Unfortunately, video data is often uploaded to the cloud without adequate security precautions, shared without concern and stored indefinitely. It may be that organisations do not understand that the information they are collecting is extremely sensitive – and extremely valuable to cybercriminals. Concerns around data security largely focus on information such as bank details and passwords but faces themselves are also a significant piece of personally identifiable information. With facial recognition increasingly used to access technology, finances and even travel, organisations could be risking their employees’ data security by recording every facial expression and action throughout the working day. Factoring in clients and customers, cameras in warehouses and factories may be gathering this information for thousands of individuals and businesses must do everything in their power to mitigate the risk of a data breach or hack.

Decision-makers must also be mindful that employees may feel that introducing video cameras to their workplace is an invasion of privacy. If employers do not communicate about this well, it can lead to a breakdown of trust and low morale, effectively undermining any gains realised by video analytics systems. Individuals may feel that their personal freedom is being infringed and fear the potential consequences of their data being mishandled, leading to poor employee retention and difficulty attracting new talent.
Insight without invading privacy

These concerns, however, do not entail a dead end for the potential of video analytics in manufacturing. As with any new implementation to the workplace, business leaders must be completely transparent with employees as to the purpose of cameras and who will have access to the data. Individuals are far more likely to welcome video analysis when they have a clear idea of its benefits; if they know it could save time and prevent workplace accidents. It is also important for employers to be upfront about what data is being collected and how it will be protected. Anyone recorded on the cameras should have the ability to request access to all personal data so that they can confirm its accuracy and request its erasure. It is also beneficial to make the implementation as collaborative as possible, by obtaining consent from employees, trade unions and work councils.
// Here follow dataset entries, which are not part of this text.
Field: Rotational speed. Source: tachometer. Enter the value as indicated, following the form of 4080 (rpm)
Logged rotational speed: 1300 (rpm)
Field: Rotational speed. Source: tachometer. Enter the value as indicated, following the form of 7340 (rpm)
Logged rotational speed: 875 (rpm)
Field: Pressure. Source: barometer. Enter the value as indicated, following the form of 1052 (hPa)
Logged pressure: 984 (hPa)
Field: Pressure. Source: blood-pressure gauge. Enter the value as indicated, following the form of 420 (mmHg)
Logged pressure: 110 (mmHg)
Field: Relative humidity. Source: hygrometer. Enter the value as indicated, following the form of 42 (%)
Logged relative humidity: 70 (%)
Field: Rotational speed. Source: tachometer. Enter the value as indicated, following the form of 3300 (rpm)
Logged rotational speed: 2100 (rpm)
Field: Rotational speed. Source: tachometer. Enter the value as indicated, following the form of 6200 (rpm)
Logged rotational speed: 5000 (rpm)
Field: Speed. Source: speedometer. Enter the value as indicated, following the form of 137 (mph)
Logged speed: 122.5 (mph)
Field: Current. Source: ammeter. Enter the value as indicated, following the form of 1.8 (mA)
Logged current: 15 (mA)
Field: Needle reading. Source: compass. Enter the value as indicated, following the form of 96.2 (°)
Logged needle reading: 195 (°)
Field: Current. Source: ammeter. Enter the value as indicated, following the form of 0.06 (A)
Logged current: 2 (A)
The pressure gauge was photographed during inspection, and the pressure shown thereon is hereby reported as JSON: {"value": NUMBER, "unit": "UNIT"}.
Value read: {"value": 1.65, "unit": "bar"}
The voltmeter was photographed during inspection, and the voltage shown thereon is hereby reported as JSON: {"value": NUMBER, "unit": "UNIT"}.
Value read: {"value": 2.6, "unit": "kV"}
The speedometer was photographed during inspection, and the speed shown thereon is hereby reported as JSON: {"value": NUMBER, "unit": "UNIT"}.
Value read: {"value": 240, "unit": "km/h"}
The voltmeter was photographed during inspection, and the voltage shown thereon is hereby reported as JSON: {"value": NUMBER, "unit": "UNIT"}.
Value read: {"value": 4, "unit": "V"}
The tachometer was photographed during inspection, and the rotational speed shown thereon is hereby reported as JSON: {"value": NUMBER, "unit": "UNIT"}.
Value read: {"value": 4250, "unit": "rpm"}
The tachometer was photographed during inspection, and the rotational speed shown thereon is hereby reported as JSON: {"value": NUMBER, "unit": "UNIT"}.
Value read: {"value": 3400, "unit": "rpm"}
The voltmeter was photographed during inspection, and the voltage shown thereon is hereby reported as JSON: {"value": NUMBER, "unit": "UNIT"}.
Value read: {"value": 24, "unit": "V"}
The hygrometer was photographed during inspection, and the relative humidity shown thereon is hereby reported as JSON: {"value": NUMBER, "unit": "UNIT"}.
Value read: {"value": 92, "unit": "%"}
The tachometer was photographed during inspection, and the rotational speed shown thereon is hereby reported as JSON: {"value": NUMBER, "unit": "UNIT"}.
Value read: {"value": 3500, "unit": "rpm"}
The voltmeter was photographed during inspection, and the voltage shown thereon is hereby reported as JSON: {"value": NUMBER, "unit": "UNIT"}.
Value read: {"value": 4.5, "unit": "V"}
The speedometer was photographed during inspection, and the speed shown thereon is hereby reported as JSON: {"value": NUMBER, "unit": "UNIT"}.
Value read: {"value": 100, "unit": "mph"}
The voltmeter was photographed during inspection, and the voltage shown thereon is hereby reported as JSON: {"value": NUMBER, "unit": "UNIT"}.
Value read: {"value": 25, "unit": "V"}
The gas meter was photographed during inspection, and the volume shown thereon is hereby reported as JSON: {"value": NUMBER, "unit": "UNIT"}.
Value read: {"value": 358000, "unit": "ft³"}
When processing huge amounts of information like those collected by video systems, organisations can find themselves torn between maximising the potential of analytics and protecting individuals’ data. But business leaders don’t need to compromise on either: with proper planning and the right tools, video analytics can deliver crucial insights while safeguarding sensitive data. Implementing software that makes personally identifiable information such as faces, heads and number plates unrecognisable renders video footage anonymous. This allows the recording to become exempt from GDPR, reducing the restrictions on its usage and handling.

What remains is the useful data about patterns, trends and anomalies in manufacturing procedures and employees’ activities. Video analysis can thus still deliver on its potential to keep warehouse workers safer and processes more efficient, without compromising on data security.

If manufacturing organisations prioritise data privacy, the insights from video analytics feeds can bring huge benefits, while minimising the time and manpower it would take to make the same observations manually. With technology constantly evolving, the uses for intelligent video systems are likely to continue growing. But to harness this potential, business leaders must be willing and able to contend with the risks that come with collecting such a huge amount of data. Anonymising camera feeds from factories, warehouses and other manufacturing facilities ensures that this data is not only handled and stored responsibly, but is also recorded in a legally secure way. Organisations can reap the benefits of reliable intelligence without exposing themselves to the dangers of a data breach or hack.